WHY NOT was followed by Tommy Lefroy, the female alt-pop duo named after Thomas Langlois Lefroy – the 19th-century gentleman speculated to be the inspiration behind Mr. Darcy who broke Jane Austen’s heart. Fuzzy guitars and lo-fi beats underlaid clever lyrics about pretentious ex-boyfriends, uncontrolled catastrophizing, and other struggles of 21st-century 20-something women: basically, my favorite kind of music.
By the time Tommy Lefroy was done, I almost felt like the show should be over. The headliner hadn’t even come out, and there had already been two incredible sets.
But after the two rousing openers, 26-year-old Samia took the stage, the last one to follow her band members on. Wearing a blazer, tweed miniskirt, fishnet tights, and knee-high boots, she opened the set with “Kill Her Freak Out,” the first song on the album Honey.
It was a quiet, powerful song as she stood illuminated by a single spotlight, singing with exactly the kind of anguish the lyrics of that song – about watching someone you still love marry their childhood sweetheart – invoke.
The final note rang quietly in First Avenue’s main room before more stage lights came up in a seamless transition and she launched into the bouncing “Fit N Full,” blazer coming off and the energy of an amazing artist who knows she’s good flooding off the stage and into the room.
The rest of the set alternated between songs from the new album, like the titular “Honey,” and old favorites from the 2020 album The Baby like “Triptych” and of course, “Minnesota.” Papa Mbye made another appearance during the song “Mad at Me,” the recording of which he also features on.
Samia captivated the audience’s attention at every turn, whether she was pouring her heart out into the mic, staring out at us as if imploring us to understand, or abandoning the mic stand to dance, eyes closed and letting the music take over. Samia is someone who loves the music she’s performing, and it shows. The set was incredible.
Halfway through, she announced, “This song is called “Breathing Song,” uh oh,” before settling at the front of the stage to press relentlessly through the song recounting her experience with sexual assault, never once wavering through the four verses and bridge.
The last chorus, simply a repeating “no, no, no,” is sung completely alone, growing increasingly anguished each time until the last “no” rings out through the room. The applause after “Breathing Song” went on longer than any other song the whole night.
She closed the set by bringing Tommy Lefroy back onstage to sing “Dream Song” with her, before introducing each band member for the second time that night and drawing rounds of applause. The band disappeared for a minute until returning for an encore, where Rafaella, a fellow member of Samia’s other band, Peach Fuzz, came onstage to sing “Shaking the Can,” a Peach Fuzz original.
The night was then closed with the song “Show Up,” the chorus of which reiterates that “nothing could ever stop/my ass from showing up/to sing another song for the people I love.” With that, Samia exited the stage to raucous applause, and I had to pretend I didn’t feel like I was floating on the walk back to my car.

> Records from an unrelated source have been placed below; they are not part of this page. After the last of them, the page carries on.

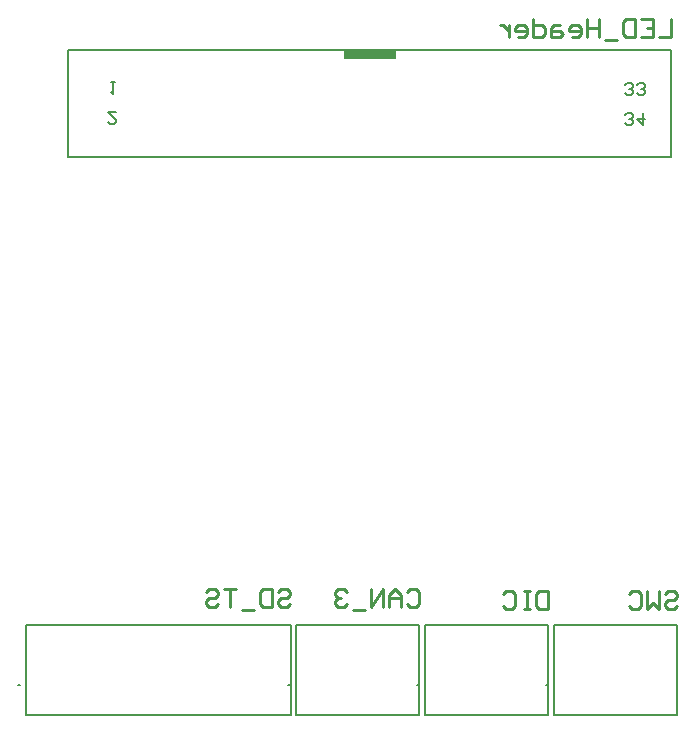
<source format=gbo>
G04*
G04 #@! TF.GenerationSoftware,Altium Limited,Altium Designer,23.8.1 (32)*
G04*
G04 Layer_Color=32896*
%FSLAX25Y25*%
%MOIN*%
G70*
G04*
G04 #@! TF.SameCoordinates,BF2EEF1A-6A82-4CD2-B880-65E340770DF0*
G04*
G04*
G04 #@! TF.FilePolarity,Positive*
G04*
G01*
G75*
%ADD13C,0.00787*%
%ADD15C,0.01000*%
%ADD16C,0.00600*%
%ADD64R,0.17717X0.03150*%
D13*
X115748Y50394D02*
X114961D01*
X115748D01*
X291732D02*
X290945D01*
X291732D01*
X248819D02*
X248031D01*
X248819D01*
X205906D02*
X205118D01*
X205906D01*
X131811Y226378D02*
Y261811D01*
X332756D01*
X131811Y226378D02*
X332756D01*
Y261811D01*
X205906Y40157D02*
Y70197D01*
X117717D02*
X205906D01*
X117717Y40157D02*
X205906D01*
X117717D02*
Y70197D01*
X334646Y40157D02*
Y70197D01*
X293701D02*
X334646D01*
X293701Y40157D02*
X334646D01*
X293701D02*
Y70197D01*
X291732Y40157D02*
Y70197D01*
X250787D02*
X291732D01*
X250787Y40157D02*
X291732D01*
X250787D02*
Y70197D01*
X248819Y40157D02*
Y70197D01*
X207874D02*
X248819D01*
X207874Y40157D02*
X248819D01*
X207874D02*
Y70197D01*
D15*
X330574Y80739D02*
X331573Y81739D01*
X333573D01*
X334572Y80739D01*
Y79740D01*
X333573Y78740D01*
X331573D01*
X330574Y77741D01*
Y76741D01*
X331573Y75741D01*
X333573D01*
X334572Y76741D01*
X328574Y81739D02*
Y75741D01*
X326575Y77741D01*
X324575Y75741D01*
Y81739D01*
X318577Y80739D02*
X319577Y81739D01*
X321576D01*
X322576Y80739D01*
Y76741D01*
X321576Y75741D01*
X319577D01*
X318577Y76741D01*
X201729Y81239D02*
X202729Y82239D01*
X204728D01*
X205728Y81239D01*
Y80240D01*
X204728Y79240D01*
X202729D01*
X201729Y78240D01*
Y77241D01*
X202729Y76241D01*
X204728D01*
X205728Y77241D01*
X199730Y82239D02*
Y76241D01*
X196731D01*
X195731Y77241D01*
Y81239D01*
X196731Y82239D01*
X199730D01*
X193732Y75241D02*
X189733D01*
X187734Y82239D02*
X183735D01*
X185734D01*
Y76241D01*
X177737Y81239D02*
X178736Y82239D01*
X180736D01*
X181736Y81239D01*
Y80240D01*
X180736Y79240D01*
X178736D01*
X177737Y78240D01*
Y77241D01*
X178736Y76241D01*
X180736D01*
X181736Y77241D01*
X291631Y81739D02*
Y75741D01*
X288632D01*
X287633Y76741D01*
Y80739D01*
X288632Y81739D01*
X291631D01*
X285633D02*
X283634D01*
X284634D01*
Y75741D01*
X285633D01*
X283634D01*
X276636Y80739D02*
X277636Y81739D01*
X279635D01*
X280635Y80739D01*
Y76741D01*
X279635Y75741D01*
X277636D01*
X276636Y76741D01*
X244721Y81239D02*
X245721Y82239D01*
X247720D01*
X248720Y81239D01*
Y77241D01*
X247720Y76241D01*
X245721D01*
X244721Y77241D01*
X242722Y76241D02*
Y80240D01*
X240722Y82239D01*
X238723Y80240D01*
Y76241D01*
Y79240D01*
X242722D01*
X236724Y76241D02*
Y82239D01*
X232725Y76241D01*
Y82239D01*
X230726Y75241D02*
X226727D01*
X224728Y81239D02*
X223728Y82239D01*
X221729D01*
X220729Y81239D01*
Y80240D01*
X221729Y79240D01*
X222728D01*
X221729D01*
X220729Y78240D01*
Y77241D01*
X221729Y76241D01*
X223728D01*
X224728Y77241D01*
X332600Y272396D02*
Y266399D01*
X328601D01*
X322603Y272396D02*
X326602D01*
Y266399D01*
X322603D01*
X326602Y269397D02*
X324603D01*
X320604Y272396D02*
Y266399D01*
X317605D01*
X316605Y267398D01*
Y271397D01*
X317605Y272396D01*
X320604D01*
X314606Y265399D02*
X310607D01*
X308608Y272396D02*
Y266399D01*
Y269397D01*
X304609D01*
Y272396D01*
Y266399D01*
X299611D02*
X301610D01*
X302610Y267398D01*
Y269397D01*
X301610Y270397D01*
X299611D01*
X298611Y269397D01*
Y268398D01*
X302610D01*
X295612Y270397D02*
X293613D01*
X292613Y269397D01*
Y266399D01*
X295612D01*
X296612Y267398D01*
X295612Y268398D01*
X292613D01*
X286615Y272396D02*
Y266399D01*
X289614D01*
X290614Y267398D01*
Y269397D01*
X289614Y270397D01*
X286615D01*
X281616Y266399D02*
X283616D01*
X284615Y267398D01*
Y269397D01*
X283616Y270397D01*
X281616D01*
X280617Y269397D01*
Y268398D01*
X284615D01*
X278618Y270397D02*
Y266399D01*
Y268398D01*
X277618Y269397D01*
X276618Y270397D01*
X275618D01*
D16*
X317244Y247613D02*
X317911Y246946D01*
X319243D01*
X319910Y247613D01*
Y248279D01*
X319243Y248945D01*
X318577D01*
X319243D01*
X319910Y249612D01*
Y250278D01*
X319243Y250945D01*
X317911D01*
X317244Y250278D01*
X321243Y247613D02*
X321909Y246946D01*
X323242D01*
X323909Y247613D01*
Y248279D01*
X323242Y248945D01*
X322576D01*
X323242D01*
X323909Y249612D01*
Y250278D01*
X323242Y250945D01*
X321909D01*
X321243Y250278D01*
X317244Y237613D02*
X317911Y236946D01*
X319243D01*
X319910Y237613D01*
Y238279D01*
X319243Y238946D01*
X318577D01*
X319243D01*
X319910Y239612D01*
Y240278D01*
X319243Y240945D01*
X317911D01*
X317244Y240278D01*
X323242Y240945D02*
Y236946D01*
X321243Y238946D01*
X323909D01*
X147626Y241181D02*
X144961D01*
X147626Y238515D01*
Y237849D01*
X146960Y237182D01*
X145627D01*
X144961Y237849D01*
X146142Y251181D02*
X147475D01*
X146808D01*
Y247182D01*
X146142Y247849D01*
D64*
X232284Y260236D02*
D03*
M02*

</source>
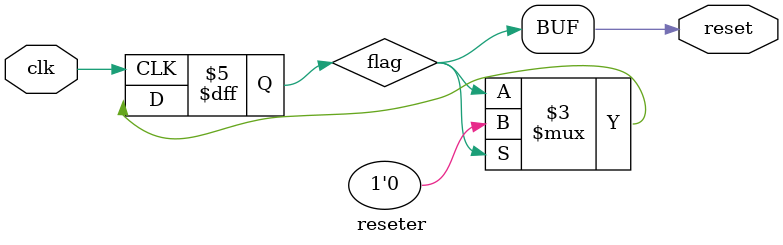
<source format=v>
module reseter(
	input wire clk,
	output wire reset
);

reg flag = 1'b1;

always @(posedge clk) begin
	if (flag) begin
		flag  <= 1'b0;
	end
end

assign reset = flag;

endmodule

</source>
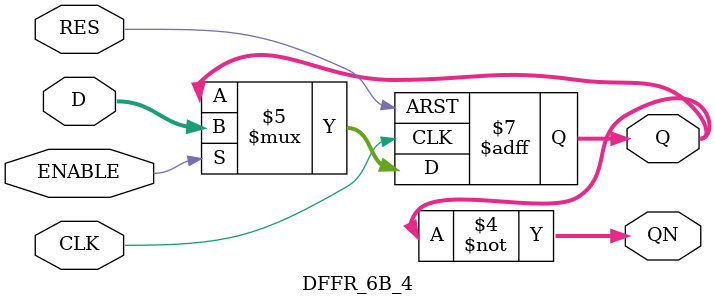
<source format=v>
module DFFR_6B_4(D, CLK, RES, ENABLE, Q, QN);

	 parameter BW = 6;

	 input  signed[BW-1:0] D;
	 input CLK, RES, ENABLE;
	 output  signed[BW-1:0] QN,Q;
	 reg  signed[BW-1:0] Q;

	 always @(posedge CLK or posedge RES) begin
		if( RES == 1'b1) begin
			Q <= 0;
	 end
	 else begin 
	 if(ENABLE == 1'b1)begin
			Q <= D;
	 end
	 end
	 end
	 
	 assign QN = ~Q;
	 
endmodule

</source>
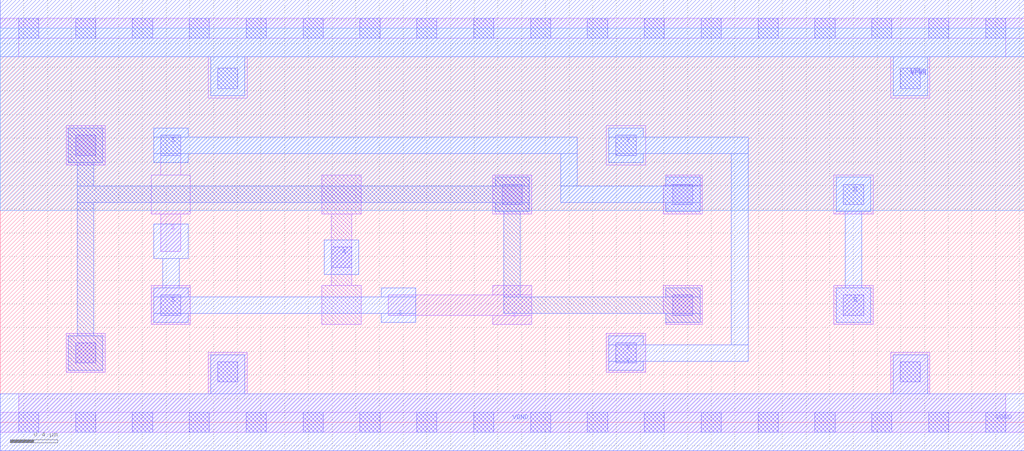
<source format=lef>
VERSION 5.7 ;
  NOWIREEXTENSIONATPIN ON ;
  DIVIDERCHAR "/" ;
  BUSBITCHARS "[]" ;
MACRO MUX2X1
  CLASS CORE ;
  FOREIGN MUX2X1 ;
  ORIGIN 0.000 0.000 ;
  SIZE 8.640 BY 3.330 ;
  SYMMETRY X Y ;
  SITE unit ;
  PIN A
    ANTENNAGATEAREA 0.189000 ;
    PORT
      LAYER met1 ;
        RECT 2.735 1.250 3.025 1.540 ;
    END
  END A
  PIN B
    ANTENNAGATEAREA 0.189000 ;
    PORT
      LAYER met1 ;
        RECT 7.055 1.780 7.345 2.070 ;
        RECT 7.130 1.135 7.270 1.780 ;
        RECT 7.055 0.845 7.345 1.135 ;
    END
    PORT
      LAYER li1 ;
        RECT 7.035 1.760 7.365 2.090 ;
      LAYER mcon ;
        RECT 7.115 1.840 7.285 2.010 ;
    END
  END B
  PIN S
    ANTENNAGATEAREA 0.378000 ;
    PORT
      LAYER met1 ;
        RECT 1.295 2.410 1.585 2.485 ;
        RECT 1.295 2.270 4.870 2.410 ;
        RECT 1.295 2.195 1.585 2.270 ;
        RECT 4.730 1.995 4.870 2.270 ;
        RECT 5.615 1.995 5.905 2.070 ;
        RECT 4.730 1.855 5.905 1.995 ;
        RECT 5.615 1.780 5.905 1.855 ;
        RECT 1.295 1.385 1.585 1.675 ;
        RECT 1.370 1.135 1.510 1.385 ;
        RECT 1.295 1.060 1.585 1.135 ;
        RECT 3.215 1.060 3.505 1.135 ;
        RECT 1.295 0.920 3.505 1.060 ;
        RECT 1.295 0.845 1.585 0.920 ;
        RECT 3.215 0.845 3.505 0.920 ;
    END
    PORT
      LAYER li1 ;
        RECT 4.155 1.075 4.485 1.155 ;
        RECT 3.275 0.905 4.485 1.075 ;
        RECT 4.155 0.825 4.485 0.905 ;
    END
    PORT
      LAYER li1 ;
        RECT 1.275 0.825 1.605 1.155 ;
      LAYER mcon ;
        RECT 1.355 0.905 1.525 1.075 ;
    END
    PORT
      LAYER li1 ;
        RECT 1.355 2.090 1.525 2.425 ;
        RECT 1.275 1.760 1.605 2.090 ;
        RECT 1.355 1.445 1.525 1.760 ;
      LAYER mcon ;
        RECT 1.355 2.255 1.525 2.425 ;
    END
  END S
  PIN VGND
    ANTENNADIFFAREA 0.873600 ;
    PORT
      LAYER met1 ;
        RECT 1.775 0.240 2.065 0.570 ;
        RECT 7.535 0.240 7.825 0.570 ;
        RECT 0.000 -0.240 8.640 0.240 ;
    END
    PORT
      LAYER li1 ;
        RECT 1.755 0.240 2.085 0.590 ;
        RECT 7.515 0.240 7.845 0.590 ;
        RECT 0.155 0.085 8.485 0.240 ;
        RECT 0.000 -0.085 8.640 0.085 ;
      LAYER mcon ;
        RECT 1.835 0.340 2.005 0.510 ;
        RECT 7.595 0.340 7.765 0.510 ;
        RECT 0.155 -0.085 0.325 0.085 ;
        RECT 0.635 -0.085 0.805 0.085 ;
        RECT 1.115 -0.085 1.285 0.085 ;
        RECT 1.595 -0.085 1.765 0.085 ;
        RECT 2.075 -0.085 2.245 0.085 ;
        RECT 2.555 -0.085 2.725 0.085 ;
        RECT 3.035 -0.085 3.205 0.085 ;
        RECT 3.515 -0.085 3.685 0.085 ;
        RECT 3.995 -0.085 4.165 0.085 ;
        RECT 4.475 -0.085 4.645 0.085 ;
        RECT 4.955 -0.085 5.125 0.085 ;
        RECT 5.435 -0.085 5.605 0.085 ;
        RECT 5.915 -0.085 6.085 0.085 ;
        RECT 6.395 -0.085 6.565 0.085 ;
        RECT 6.875 -0.085 7.045 0.085 ;
        RECT 7.355 -0.085 7.525 0.085 ;
        RECT 7.835 -0.085 8.005 0.085 ;
        RECT 8.315 -0.085 8.485 0.085 ;
    END
    PORT
      LAYER met1 ;
        RECT 0.000 3.090 8.640 3.570 ;
        RECT 1.775 2.760 2.065 3.090 ;
        RECT 7.535 2.760 7.825 3.090 ;
    END
  END VGND
  PIN VPWR
    ANTENNADIFFAREA 1.747200 ;
    PORT
      LAYER li1 ;
        RECT 0.000 3.245 8.640 3.415 ;
        RECT 0.155 3.090 8.485 3.245 ;
        RECT 1.755 2.740 2.085 3.090 ;
        RECT 7.515 2.740 7.845 3.090 ;
      LAYER mcon ;
        RECT 0.155 3.245 0.325 3.415 ;
        RECT 0.635 3.245 0.805 3.415 ;
        RECT 1.115 3.245 1.285 3.415 ;
        RECT 1.595 3.245 1.765 3.415 ;
        RECT 2.075 3.245 2.245 3.415 ;
        RECT 2.555 3.245 2.725 3.415 ;
        RECT 3.035 3.245 3.205 3.415 ;
        RECT 3.515 3.245 3.685 3.415 ;
        RECT 3.995 3.245 4.165 3.415 ;
        RECT 4.475 3.245 4.645 3.415 ;
        RECT 4.955 3.245 5.125 3.415 ;
        RECT 5.435 3.245 5.605 3.415 ;
        RECT 5.915 3.245 6.085 3.415 ;
        RECT 6.395 3.245 6.565 3.415 ;
        RECT 6.875 3.245 7.045 3.415 ;
        RECT 7.355 3.245 7.525 3.415 ;
        RECT 7.835 3.245 8.005 3.415 ;
        RECT 8.315 3.245 8.485 3.415 ;
        RECT 1.835 2.820 2.005 2.990 ;
        RECT 7.595 2.820 7.765 2.990 ;
    END
  END VPWR
  PIN Y
    ANTENNADIFFAREA 1.661650 ;
    PORT
      LAYER met1 ;
        RECT 5.135 2.410 5.425 2.485 ;
        RECT 5.135 2.270 6.310 2.410 ;
        RECT 5.135 2.195 5.425 2.270 ;
        RECT 5.135 0.655 5.425 0.730 ;
        RECT 6.170 0.655 6.310 2.270 ;
        RECT 5.135 0.515 6.310 0.655 ;
        RECT 5.135 0.440 5.425 0.515 ;
    END
    PORT
      LAYER li1 ;
        RECT 5.115 0.420 5.445 0.750 ;
      LAYER mcon ;
        RECT 5.195 0.500 5.365 0.670 ;
    END
    PORT
      LAYER li1 ;
        RECT 5.115 2.175 5.445 2.505 ;
      LAYER mcon ;
        RECT 5.195 2.255 5.365 2.425 ;
    END
  END Y
  OBS
      LAYER nwell ;
        RECT 0.000 1.790 8.640 3.330 ;
      LAYER li1 ;
        RECT 0.555 2.175 0.885 2.505 ;
        RECT 2.715 1.760 3.045 2.090 ;
        RECT 4.155 1.760 4.485 2.090 ;
        RECT 5.615 2.005 5.925 2.090 ;
        RECT 5.595 1.760 5.925 2.005 ;
        RECT 2.795 1.155 2.965 1.760 ;
        RECT 2.715 0.825 3.045 1.155 ;
        RECT 5.595 0.920 5.925 1.155 ;
        RECT 5.615 0.825 5.925 0.920 ;
        RECT 7.035 0.825 7.365 1.155 ;
        RECT 0.555 0.420 0.885 0.750 ;
      LAYER mcon ;
        RECT 0.635 2.255 0.805 2.425 ;
        RECT 4.235 1.840 4.405 2.010 ;
        RECT 5.675 1.840 5.845 2.010 ;
        RECT 2.795 1.310 2.965 1.480 ;
        RECT 5.675 0.905 5.845 1.075 ;
        RECT 7.115 0.905 7.285 1.075 ;
        RECT 0.635 0.500 0.805 0.670 ;
      LAYER met1 ;
        RECT 0.575 2.195 0.865 2.485 ;
        RECT 0.650 1.995 0.790 2.195 ;
        RECT 4.175 1.995 4.465 2.070 ;
        RECT 0.650 1.855 4.465 1.995 ;
        RECT 0.650 0.730 0.790 1.855 ;
        RECT 4.175 1.780 4.465 1.855 ;
        RECT 4.250 1.060 4.390 1.780 ;
        RECT 5.615 1.060 5.905 1.135 ;
        RECT 4.250 0.920 5.905 1.060 ;
        RECT 5.615 0.845 5.905 0.920 ;
        RECT 0.575 0.440 0.865 0.730 ;
  END
END MUX2X1
END LIBRARY


</source>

There are some artists who perform live like they’re taking their whole heart out and setting it on the stage for you, and Samia is one of them. She does nothing by halves, and her gentle voice has such intense strength behind it that makes it feel like the music is surrounding you and picking you up. This was the first concert I’ve been to this year, and it set the bar high.
Check out Samia’s new album, Honey, on streaming services everywhere, and if you get the chance to see her live, take it. You will not regret it.